75% of this total debt is in Mexican pesos. Of the remaining 25% denominated in foreign currency, only 3% is in yen. Very little compared to the 75% that Mexico is estimated to owe in dollars.

Oliveros sums up: “If we analyse the total Mexican external debt, we come to the conclusion that the weight of the samurai bonds is very small.”

What results have been achieved?

The Mexican Treasury issued the bonds in five placements with terms of three, five, seven, ten and 20 years, and will pay rates of 1.43%, 1.72%, 1.88%, 2.27% and 2.93%, respectively.

The funds obtained from this new debt issue will be invested in projects aimed at achieving the United Nations Sustainable Development Goals, as announced by the Ministry of Finance and Credit.

For Oliveros, the result “has not been surprising” and the Mexican authorities were able to carry out their financing plan without major setbacks.

Although the recent and unusual decision of the Bank of Japan to raise the reference interest rates from 0% to 0.25% made the operation more expensive.

Most analysts interpreted the placement of Mexican samurai bonds in the Japanese market as a sign of the appetite of investors operating in it for higher-risk assets, such as debt securities from emerging countries like Mexico.
What is Mexico’s financial situation?

Although the issuance of samurai bonds has a marginal weight in Mexico’s total external debt, its fiscal sustainability in the medium term is beginning to be questioned.

According to official data, the federal fiscal deficit will exceed 5% in 2024, its highest level in more than thirty years, which has caused concern among analysts and observers of Mexican reality.

The generous subsidies approved by President Andrés Manuel López Obrador, together with two expensive projects that he has championed, the so-called Mayan Train and the Dos Bocas refinery that the state oil company is building in the state of Tabasco, have significantly increased public spending in recent years.

The recent increase in the deficit breaks the trend of decades of budgetary rigor.

Following the severe financial crises of 1976, 1982 and 1994, successive Mexican governments began to show greater commitment to fiscal balance and the country became one of the most stable in Latin America in macroeconomic terms.

As a result, Mexico’s debt has now risen to 45% of its annual Gross Domestic Product, when the average for countries in the region is around 70%, according to data from the consulting firm Deloitte.

A financial crash is not foreseen in the short term in Mexico.
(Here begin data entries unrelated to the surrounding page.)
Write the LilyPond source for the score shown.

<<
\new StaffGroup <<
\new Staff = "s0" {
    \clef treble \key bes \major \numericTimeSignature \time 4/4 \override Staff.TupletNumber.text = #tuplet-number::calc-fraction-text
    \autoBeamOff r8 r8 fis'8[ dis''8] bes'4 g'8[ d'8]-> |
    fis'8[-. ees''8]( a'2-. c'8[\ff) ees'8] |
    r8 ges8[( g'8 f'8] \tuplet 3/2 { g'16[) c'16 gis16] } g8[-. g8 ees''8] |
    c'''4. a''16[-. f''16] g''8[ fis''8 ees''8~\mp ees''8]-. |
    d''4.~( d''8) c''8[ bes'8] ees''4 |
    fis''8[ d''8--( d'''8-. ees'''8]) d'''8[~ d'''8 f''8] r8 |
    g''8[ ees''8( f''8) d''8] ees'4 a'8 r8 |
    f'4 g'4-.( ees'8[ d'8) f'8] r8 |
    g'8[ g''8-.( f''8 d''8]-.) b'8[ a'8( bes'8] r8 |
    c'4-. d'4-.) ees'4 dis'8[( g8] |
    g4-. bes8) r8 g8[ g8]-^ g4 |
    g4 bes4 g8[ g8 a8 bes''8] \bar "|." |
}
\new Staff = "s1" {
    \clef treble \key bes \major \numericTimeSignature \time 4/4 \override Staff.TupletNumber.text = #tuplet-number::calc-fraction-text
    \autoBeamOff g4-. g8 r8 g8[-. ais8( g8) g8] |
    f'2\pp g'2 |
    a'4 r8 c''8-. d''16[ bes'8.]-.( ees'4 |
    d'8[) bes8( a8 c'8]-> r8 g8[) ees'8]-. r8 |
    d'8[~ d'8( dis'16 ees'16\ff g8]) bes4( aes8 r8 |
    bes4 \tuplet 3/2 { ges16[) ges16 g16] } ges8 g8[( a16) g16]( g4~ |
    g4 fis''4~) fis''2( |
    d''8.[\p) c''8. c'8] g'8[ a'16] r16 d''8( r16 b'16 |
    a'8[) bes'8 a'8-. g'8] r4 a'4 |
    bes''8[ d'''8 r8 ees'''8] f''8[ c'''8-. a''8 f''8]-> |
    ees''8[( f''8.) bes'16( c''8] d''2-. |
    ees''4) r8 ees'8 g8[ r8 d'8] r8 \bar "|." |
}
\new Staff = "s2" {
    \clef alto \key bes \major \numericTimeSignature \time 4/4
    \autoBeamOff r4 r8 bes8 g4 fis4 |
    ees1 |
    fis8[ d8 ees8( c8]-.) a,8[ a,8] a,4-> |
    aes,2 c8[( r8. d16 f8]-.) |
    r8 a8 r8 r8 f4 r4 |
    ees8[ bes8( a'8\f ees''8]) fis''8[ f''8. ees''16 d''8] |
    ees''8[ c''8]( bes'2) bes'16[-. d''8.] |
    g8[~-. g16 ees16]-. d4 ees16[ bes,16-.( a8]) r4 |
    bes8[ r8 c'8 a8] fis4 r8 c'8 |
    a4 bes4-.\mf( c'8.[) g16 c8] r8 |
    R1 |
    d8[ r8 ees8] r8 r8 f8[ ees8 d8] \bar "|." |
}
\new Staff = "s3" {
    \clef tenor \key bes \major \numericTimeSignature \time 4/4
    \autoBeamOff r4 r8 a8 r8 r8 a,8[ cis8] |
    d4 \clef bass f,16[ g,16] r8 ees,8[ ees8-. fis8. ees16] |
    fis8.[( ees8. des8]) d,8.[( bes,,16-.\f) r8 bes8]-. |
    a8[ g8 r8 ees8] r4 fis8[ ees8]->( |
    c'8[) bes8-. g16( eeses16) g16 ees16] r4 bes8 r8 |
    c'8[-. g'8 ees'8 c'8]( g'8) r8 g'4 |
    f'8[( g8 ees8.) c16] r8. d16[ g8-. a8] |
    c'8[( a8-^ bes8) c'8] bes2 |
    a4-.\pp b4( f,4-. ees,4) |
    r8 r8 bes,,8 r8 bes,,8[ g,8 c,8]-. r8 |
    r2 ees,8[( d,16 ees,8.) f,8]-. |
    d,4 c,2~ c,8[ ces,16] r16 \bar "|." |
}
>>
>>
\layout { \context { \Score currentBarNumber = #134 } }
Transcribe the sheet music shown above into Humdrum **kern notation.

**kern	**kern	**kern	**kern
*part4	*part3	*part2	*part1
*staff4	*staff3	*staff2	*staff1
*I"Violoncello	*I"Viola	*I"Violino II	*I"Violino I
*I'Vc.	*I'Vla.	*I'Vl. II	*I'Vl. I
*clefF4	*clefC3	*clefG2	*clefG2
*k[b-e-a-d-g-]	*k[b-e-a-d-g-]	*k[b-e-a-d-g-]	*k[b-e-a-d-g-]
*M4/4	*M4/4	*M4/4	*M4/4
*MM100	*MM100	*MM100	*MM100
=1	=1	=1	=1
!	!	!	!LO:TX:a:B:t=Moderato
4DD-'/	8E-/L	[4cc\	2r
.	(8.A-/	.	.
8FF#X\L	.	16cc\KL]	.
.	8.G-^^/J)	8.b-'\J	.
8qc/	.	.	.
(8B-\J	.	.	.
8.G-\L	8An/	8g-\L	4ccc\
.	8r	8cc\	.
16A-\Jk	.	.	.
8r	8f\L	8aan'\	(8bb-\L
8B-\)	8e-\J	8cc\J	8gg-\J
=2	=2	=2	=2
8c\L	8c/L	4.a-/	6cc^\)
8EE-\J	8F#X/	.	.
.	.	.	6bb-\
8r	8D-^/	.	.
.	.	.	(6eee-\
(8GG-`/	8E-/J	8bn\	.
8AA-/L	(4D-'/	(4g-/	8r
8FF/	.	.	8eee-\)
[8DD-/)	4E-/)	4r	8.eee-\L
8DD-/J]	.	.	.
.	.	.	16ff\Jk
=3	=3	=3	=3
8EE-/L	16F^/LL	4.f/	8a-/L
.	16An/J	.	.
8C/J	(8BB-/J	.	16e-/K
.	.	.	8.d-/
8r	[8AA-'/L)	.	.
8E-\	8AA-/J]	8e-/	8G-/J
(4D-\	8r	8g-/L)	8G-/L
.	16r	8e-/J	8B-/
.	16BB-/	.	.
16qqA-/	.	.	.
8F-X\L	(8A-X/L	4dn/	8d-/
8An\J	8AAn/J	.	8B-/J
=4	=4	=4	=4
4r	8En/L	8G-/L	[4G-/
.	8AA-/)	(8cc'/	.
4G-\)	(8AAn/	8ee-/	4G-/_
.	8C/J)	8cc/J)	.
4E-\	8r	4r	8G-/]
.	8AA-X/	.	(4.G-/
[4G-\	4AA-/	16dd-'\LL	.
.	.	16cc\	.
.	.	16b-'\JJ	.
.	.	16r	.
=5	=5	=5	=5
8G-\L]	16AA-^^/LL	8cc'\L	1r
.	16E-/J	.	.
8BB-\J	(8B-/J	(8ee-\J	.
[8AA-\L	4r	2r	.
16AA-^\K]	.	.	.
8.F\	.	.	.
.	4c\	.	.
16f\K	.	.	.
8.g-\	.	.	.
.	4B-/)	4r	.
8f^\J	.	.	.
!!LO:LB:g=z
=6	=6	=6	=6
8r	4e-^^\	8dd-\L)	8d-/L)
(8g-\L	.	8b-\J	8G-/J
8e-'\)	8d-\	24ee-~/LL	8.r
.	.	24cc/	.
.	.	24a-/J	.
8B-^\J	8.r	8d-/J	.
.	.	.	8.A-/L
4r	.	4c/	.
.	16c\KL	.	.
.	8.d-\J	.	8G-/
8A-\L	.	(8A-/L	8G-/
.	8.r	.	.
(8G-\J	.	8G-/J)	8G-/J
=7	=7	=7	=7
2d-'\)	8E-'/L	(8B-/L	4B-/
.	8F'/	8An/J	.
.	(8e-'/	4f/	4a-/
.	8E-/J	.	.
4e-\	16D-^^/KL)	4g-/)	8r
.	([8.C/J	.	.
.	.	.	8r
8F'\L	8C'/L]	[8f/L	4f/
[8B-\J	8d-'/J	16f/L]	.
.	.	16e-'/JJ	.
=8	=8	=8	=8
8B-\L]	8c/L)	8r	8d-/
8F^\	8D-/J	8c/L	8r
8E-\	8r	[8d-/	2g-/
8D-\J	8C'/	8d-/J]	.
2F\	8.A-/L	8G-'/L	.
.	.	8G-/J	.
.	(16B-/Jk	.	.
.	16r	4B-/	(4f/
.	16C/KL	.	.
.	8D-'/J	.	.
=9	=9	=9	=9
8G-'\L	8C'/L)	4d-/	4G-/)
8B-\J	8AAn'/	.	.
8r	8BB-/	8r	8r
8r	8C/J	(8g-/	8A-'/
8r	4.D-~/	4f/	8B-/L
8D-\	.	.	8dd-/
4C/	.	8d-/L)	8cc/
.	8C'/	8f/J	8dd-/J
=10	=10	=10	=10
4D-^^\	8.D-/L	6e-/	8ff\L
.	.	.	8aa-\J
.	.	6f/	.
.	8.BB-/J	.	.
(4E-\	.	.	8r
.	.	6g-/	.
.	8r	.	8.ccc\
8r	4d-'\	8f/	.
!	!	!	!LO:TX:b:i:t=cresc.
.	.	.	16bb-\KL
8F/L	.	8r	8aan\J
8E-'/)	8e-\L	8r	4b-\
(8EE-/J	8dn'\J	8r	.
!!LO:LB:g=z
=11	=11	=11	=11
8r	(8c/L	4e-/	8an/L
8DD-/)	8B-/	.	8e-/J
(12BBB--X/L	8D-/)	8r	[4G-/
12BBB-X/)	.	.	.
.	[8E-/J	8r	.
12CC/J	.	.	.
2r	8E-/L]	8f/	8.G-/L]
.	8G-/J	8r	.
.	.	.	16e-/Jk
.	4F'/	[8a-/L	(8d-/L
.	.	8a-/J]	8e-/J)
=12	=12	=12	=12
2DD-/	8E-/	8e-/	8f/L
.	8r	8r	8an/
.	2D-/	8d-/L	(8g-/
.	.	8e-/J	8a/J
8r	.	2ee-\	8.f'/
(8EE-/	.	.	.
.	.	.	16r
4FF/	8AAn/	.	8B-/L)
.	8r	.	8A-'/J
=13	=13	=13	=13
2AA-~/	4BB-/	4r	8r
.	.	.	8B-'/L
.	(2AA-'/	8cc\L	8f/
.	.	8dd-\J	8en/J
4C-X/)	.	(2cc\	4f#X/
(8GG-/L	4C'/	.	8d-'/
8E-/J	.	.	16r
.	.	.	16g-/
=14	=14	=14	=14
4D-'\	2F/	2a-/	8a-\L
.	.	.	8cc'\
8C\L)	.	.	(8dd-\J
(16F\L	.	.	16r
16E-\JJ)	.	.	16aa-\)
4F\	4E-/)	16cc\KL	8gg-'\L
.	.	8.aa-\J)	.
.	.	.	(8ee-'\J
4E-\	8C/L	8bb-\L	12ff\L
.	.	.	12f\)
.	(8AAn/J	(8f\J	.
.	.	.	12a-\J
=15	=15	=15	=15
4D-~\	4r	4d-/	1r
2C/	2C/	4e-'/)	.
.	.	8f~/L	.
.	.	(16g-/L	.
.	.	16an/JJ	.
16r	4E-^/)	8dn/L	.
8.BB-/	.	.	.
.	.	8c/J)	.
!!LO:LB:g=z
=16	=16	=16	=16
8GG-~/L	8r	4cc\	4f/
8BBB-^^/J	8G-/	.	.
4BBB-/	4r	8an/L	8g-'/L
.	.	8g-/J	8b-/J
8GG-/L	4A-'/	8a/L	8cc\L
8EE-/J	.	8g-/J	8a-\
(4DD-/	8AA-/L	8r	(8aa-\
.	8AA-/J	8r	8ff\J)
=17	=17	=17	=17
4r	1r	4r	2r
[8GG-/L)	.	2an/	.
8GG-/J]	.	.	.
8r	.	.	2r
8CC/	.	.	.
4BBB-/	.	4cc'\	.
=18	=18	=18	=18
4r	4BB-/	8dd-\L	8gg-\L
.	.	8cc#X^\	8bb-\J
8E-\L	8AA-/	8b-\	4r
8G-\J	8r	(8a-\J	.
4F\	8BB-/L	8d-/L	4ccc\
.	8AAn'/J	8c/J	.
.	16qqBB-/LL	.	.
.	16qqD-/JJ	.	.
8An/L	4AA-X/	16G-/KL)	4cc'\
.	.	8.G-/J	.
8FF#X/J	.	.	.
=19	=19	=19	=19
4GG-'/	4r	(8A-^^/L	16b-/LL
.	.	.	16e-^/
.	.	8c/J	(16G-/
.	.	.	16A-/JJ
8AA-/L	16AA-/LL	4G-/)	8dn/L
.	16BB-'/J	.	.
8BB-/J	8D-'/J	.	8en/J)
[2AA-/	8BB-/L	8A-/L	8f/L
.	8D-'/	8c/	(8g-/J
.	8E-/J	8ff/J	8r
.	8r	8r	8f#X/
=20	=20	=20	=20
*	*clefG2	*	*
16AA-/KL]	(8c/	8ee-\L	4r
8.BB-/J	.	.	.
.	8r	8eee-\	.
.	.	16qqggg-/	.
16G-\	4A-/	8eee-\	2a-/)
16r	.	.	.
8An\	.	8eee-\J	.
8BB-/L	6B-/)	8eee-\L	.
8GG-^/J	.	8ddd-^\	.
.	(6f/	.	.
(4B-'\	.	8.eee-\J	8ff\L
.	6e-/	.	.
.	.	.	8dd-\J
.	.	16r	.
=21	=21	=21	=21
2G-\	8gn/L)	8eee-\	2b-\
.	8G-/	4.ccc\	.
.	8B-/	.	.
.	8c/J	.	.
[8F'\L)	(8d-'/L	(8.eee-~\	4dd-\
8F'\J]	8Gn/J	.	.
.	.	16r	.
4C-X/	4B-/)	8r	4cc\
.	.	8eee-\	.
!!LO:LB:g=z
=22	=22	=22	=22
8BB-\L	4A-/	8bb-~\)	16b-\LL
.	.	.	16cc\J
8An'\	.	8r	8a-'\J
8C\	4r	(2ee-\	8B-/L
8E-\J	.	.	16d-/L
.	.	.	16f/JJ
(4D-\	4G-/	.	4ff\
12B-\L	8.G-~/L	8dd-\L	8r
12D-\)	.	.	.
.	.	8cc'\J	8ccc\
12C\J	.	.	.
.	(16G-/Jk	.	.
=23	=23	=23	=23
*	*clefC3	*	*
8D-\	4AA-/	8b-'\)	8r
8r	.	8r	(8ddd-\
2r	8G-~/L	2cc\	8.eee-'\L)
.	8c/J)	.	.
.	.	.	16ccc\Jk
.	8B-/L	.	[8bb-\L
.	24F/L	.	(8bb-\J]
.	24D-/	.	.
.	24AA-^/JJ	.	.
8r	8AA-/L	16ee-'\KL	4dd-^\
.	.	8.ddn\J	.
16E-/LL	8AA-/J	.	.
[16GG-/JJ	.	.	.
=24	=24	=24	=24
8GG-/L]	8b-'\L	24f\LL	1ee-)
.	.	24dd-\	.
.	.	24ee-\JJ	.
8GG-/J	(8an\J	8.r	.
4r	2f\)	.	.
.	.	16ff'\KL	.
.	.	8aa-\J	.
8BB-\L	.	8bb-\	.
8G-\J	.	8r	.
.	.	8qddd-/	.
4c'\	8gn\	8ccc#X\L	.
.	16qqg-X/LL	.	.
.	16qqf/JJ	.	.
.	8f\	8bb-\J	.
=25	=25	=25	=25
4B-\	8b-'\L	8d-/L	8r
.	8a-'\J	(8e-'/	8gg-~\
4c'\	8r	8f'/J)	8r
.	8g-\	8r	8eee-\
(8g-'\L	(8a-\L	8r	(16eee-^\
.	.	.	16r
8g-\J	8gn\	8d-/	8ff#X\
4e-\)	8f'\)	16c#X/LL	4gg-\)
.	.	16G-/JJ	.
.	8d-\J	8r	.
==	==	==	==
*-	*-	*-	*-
If it were, the country would probably have had much more difficulties in its last issue of samurai bonds.

But there is work to be done to prevent an excessive deficit from consolidating as a formula to finance indebtedness and that leads to greater difficulties.

President-elect Claudia Sheinbaum, who will take office on October 1, has committed to reducing the deficit, but has not given details and it is unknown how she will do so.